Como qualquer país, Israel trava uma guerra de propaganda, onde planta suas versões, mas é difícil imaginar que pretenda enganar os americanos, donos de todos os meios disponíveis para saber se uma informação desse tipo é verdadeira ou fabricada.

“Vou repetir o que já disse sobre o que havia no edifício: uma unidade de pesquisa e desenvolvimento do Hamas, inteligência militar do Hamas e escritórios da Jihad Islâmica Palestina”, afirmou o porta-voz militar Hidai Zilberman.

Curiosamente, um artigo escrito em 2014 para a revista The Atlantic pelo jornalista Matti Friedman traz uma informação extraordinária.

Friedman, que trabalhou cinco anos para a AP e tem uma visão crítica da cobertura da agência, por causa do viés anti-israelense, conta que os jornalistas da sucursal em Gaza, todos palestinos, eram suscetíveis a pressões e não noticiavam a política de intimidação do Hamas.

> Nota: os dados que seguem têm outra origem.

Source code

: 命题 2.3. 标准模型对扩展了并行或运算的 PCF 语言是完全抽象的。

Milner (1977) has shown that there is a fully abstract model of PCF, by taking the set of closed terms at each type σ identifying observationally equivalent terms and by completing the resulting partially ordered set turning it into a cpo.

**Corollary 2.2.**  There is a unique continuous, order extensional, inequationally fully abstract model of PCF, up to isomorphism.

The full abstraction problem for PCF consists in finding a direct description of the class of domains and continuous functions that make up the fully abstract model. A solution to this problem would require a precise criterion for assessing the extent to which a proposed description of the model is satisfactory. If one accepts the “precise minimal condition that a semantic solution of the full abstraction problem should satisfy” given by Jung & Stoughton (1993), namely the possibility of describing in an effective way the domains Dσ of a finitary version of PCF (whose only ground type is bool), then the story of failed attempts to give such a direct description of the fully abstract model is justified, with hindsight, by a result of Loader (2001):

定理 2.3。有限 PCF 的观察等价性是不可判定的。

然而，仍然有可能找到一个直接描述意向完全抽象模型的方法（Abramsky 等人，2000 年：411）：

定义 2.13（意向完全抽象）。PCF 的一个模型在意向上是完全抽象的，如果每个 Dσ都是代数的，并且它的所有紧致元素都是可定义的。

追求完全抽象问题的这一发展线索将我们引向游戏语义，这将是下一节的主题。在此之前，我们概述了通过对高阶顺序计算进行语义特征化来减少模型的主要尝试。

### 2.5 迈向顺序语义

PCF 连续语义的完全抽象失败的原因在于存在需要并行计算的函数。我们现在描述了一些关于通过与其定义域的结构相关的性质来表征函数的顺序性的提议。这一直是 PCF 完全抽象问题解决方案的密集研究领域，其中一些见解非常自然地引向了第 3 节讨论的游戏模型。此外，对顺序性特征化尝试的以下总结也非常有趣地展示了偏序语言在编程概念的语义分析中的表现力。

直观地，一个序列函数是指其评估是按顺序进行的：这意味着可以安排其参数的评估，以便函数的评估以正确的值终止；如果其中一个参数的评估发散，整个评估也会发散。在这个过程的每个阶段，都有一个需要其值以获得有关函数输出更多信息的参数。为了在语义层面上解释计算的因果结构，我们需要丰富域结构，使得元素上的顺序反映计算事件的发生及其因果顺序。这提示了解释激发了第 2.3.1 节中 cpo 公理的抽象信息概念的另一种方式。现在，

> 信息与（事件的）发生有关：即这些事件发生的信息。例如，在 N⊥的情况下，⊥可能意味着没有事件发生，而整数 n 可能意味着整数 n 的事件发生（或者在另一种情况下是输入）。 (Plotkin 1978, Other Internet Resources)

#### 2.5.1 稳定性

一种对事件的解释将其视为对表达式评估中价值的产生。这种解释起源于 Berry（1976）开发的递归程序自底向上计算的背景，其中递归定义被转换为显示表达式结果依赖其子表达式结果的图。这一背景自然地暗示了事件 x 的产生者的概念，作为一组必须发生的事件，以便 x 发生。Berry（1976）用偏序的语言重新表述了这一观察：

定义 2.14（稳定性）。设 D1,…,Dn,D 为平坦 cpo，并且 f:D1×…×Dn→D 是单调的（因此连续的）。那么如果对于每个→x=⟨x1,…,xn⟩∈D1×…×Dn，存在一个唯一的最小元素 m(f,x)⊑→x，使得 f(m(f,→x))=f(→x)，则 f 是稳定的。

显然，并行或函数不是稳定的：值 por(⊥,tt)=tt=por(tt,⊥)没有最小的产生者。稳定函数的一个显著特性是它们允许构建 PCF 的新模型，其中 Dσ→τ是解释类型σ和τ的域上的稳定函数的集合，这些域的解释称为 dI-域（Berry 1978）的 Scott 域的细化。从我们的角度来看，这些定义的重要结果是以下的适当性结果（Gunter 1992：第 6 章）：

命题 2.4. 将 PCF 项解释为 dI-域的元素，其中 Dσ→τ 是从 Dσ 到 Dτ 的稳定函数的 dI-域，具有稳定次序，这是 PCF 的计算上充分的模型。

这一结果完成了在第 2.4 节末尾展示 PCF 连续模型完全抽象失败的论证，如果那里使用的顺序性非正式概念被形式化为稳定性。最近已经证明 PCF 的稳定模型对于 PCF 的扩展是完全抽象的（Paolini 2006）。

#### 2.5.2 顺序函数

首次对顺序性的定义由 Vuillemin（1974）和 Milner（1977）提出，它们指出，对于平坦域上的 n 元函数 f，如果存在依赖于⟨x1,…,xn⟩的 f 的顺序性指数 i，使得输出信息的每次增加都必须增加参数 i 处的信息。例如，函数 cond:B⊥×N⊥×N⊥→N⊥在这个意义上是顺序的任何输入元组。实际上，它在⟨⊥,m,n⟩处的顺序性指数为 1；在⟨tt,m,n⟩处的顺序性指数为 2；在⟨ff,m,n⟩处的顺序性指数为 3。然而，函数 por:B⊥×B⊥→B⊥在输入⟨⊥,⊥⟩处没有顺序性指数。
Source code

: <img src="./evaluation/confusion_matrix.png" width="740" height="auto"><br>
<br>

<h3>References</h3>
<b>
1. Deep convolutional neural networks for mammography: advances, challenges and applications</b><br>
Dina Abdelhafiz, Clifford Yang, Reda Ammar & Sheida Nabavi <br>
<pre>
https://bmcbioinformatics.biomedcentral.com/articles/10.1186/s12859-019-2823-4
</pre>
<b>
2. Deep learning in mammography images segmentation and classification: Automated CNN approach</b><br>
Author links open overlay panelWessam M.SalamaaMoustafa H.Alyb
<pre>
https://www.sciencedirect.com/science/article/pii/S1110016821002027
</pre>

“A equipe da AP na Cidade de Gaza presenciava o lançamento de foguetes disparados bem atrás da sucursal, colocando em risco os repórteres e civis das imediações, e a AP não noticiava isso”, escreveu Friedman sobre eventos da guerra de 2014. 

Ele também anotou o silêncio da agência quando militantes do Hamas invadiram a sucursal para “reclamar” de uma foto que mostrava uma base de lançamento de foguetes em outra região. E da maneira como fotógrafos e cinegrafistas registravam a chegada de civis feridos ao hospital principal de Gaza, mas baixavam as câmeras quando chegavam os combatentes armados, praticando a autocensura como forma de poder continuar na cobertura.

O artigo de Friedman se transformou num relato de importância histórica por indicar uma realidade existente há muitos anos.

Ver uma sucursal jornalística desaparecer num prédio bombardeado é uma cena brutal e certamente motivo para o presidente da AP, Gary Pruitt, se declarar “chocado e horrorizado”. Infelizmente, não pode dizer que foi uma surpresa. 

AP, Al Jazeera e a organização Repórteres sem Fronteiras pediram uma investigação internacional. Sally Buzbee, que está deixando o comando da AP para ser diretora de redação do Washington Post, disse que Israel não mostrou provas do funcionamento de um organismo do Hamas no prédio destruído e que, em quinze anos, nunca houve indícios disso.

É impossível fazer uma investigação independente em Gaza, diante do poder de intimidação do Hamas, mas com tantos jornalistas envolvidos, muita coisa será apurada paralelamente. Em algum momento, a verdade vai aparecer. 

E não vai ser através da “faculdade de jornalismo” de Diosdado Cabello.